Letztes Geld und graue Haare

■ Ex-Proficlub HSV Barmbek-Uhlenhorst steht am Sonntag vor dem Aufstieg in die Verbandsliga

Den vorigen Sonntag hätte Frank Michael Nehr am liebsten aus dem Kalender gestrichen. „Es wäre eine schöne Woche gewesen“, resümiert der Fan, der seine Kollegen bei Heimspielen des HSV Barmbek-Uhlenhorst (BU) mit Getränken versorgt. Am Donnerstag wurde Nehr Vater einer Tochter – doch dann verspielte sein Verein gegen das No-name-Team Curslack-Neuengamme den vorzeitigen Aufstieg in die Verbandsliga.

Übermorgen gibt es gegen den Bramfelder SV die zweite Chance, die mit noch mehr Zittern verbunden ist. Bei vier Punkten Vorsprung zwei Runden vor Toreschluß würde ein Sieg abermals zum Aufstieg reichen. „Die Enttäuschung vom letzten Sonntag ist schon noch groß“, kommentiert BU-Kapitän Jens Meier die Stimmung seiner Mannschaft, „aber ich denke, daß sich in unseren Köpfen etwas getan hat.“ Gegen Curslack sei „die Anspannung zu groß“ gewesen, vermutet der BU-Stürmer.

Daß BU sich einmal in der Sechstklassigkeit plagen müßte, war 1974 nicht absehbar. Der Verein qualifizierte sich damals für die neugeschaffene Zweite Liga Nord, wo immerhin Borussia Dortmund mit 1:0 bezwungen wurde. Doch am Ende der Saison stieg BU als Schlußlicht ab. Danach begann der Absturz: Vom einstigen Proficlub Nr. drei in Hamburg ist nur ein Stück Vinyl geblieben – die Platte Stars singen für BU, auf der sich neben fußballfernen Schlagern auch das Lied eines gewissen „Tony“ befindet, das mittlerweile zur Vereinshymne avancierte: „Mein letztes Geld/ geb' ich für Fußball aus/ für Barmbek-Uhlenhorst/ das ist mein Verein/ Ein Tor zum Sieg/ für Barmbek-Uhlenhorst/ und darum muß der Ball/ ins Tor des Gegners rein.“

Geschmettert wird die Hymne mit Vorliebe von einer nicht gerade zart besaiteten Fan-Gruppe, die sich selbst Barmbeker Pöbel nennt.
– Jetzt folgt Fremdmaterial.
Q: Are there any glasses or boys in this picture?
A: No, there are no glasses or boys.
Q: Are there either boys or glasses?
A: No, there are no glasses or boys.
Auf deren hohen Unterhaltungswert könnte sich die Verbandsliga beim Aufsteig BUs freuen. Bei den Referees hingegen dürfte sich die Begeisterung in Grenzen halten: Jungen Linienrichtern wird bei zweifelhaften Entscheidungen – also solchen, die gegen BU ausfallen – schon mal angedroht, sie ins Internat zurückzuschicken.

Daß es mit dem Aufstieg klappt, glauben derzeit östlich der Alster Fans wie Funktionäre. „Mit dem zweiten Aufschlag machen wir den Matchball rein“, bedient sich Obmann Volker Brumm der (gegenwärtigen) Sprache des Rothenbaums, an dem BU 1974 seine Profispiele absolvierte. „Die Spieler wissen, worum es geht“, ist Nehr auch Zweckoptimist, „wir machen's halt nochmal spannend.“ Ein Schreckgespenst wird aber nur schwer zu verjagen sein: Seit vier Jahren verspielt BU stets auf der Zielgeraden den Aufstieg. Gelingt dem Verein am Sonntag kein Sieg, und punktet die Konkurrenz, so kommt es am nächsten Wochenende zu einem Endspiel beim Uhlenhorster Nachbarn und Tabellenzweiten USC Paloma.

„Das mag ich mir gar nicht vorstellen“, bangt Astra-Verkäufer Nehr, „ich hab' schon graue Haare am Bart, ich will nicht noch ganz grau werden.“ Seine Tochter hat zwar noch gar keine Haare und wird auch erst bei BU angemeldet, wenn sie aus dem Krankenhaus kommt. Übers Internet hat sie allerdings schon Stellung bezogen: Vater Nehr gab ihre Stimme beim BiFi-Wettbewerb ab, bei dem der meistgewählte Amateurverein ein Spiel gegen Bayern München gewinnt. Sollte dies BU sein, wäre es fast schon wieder wie 1974.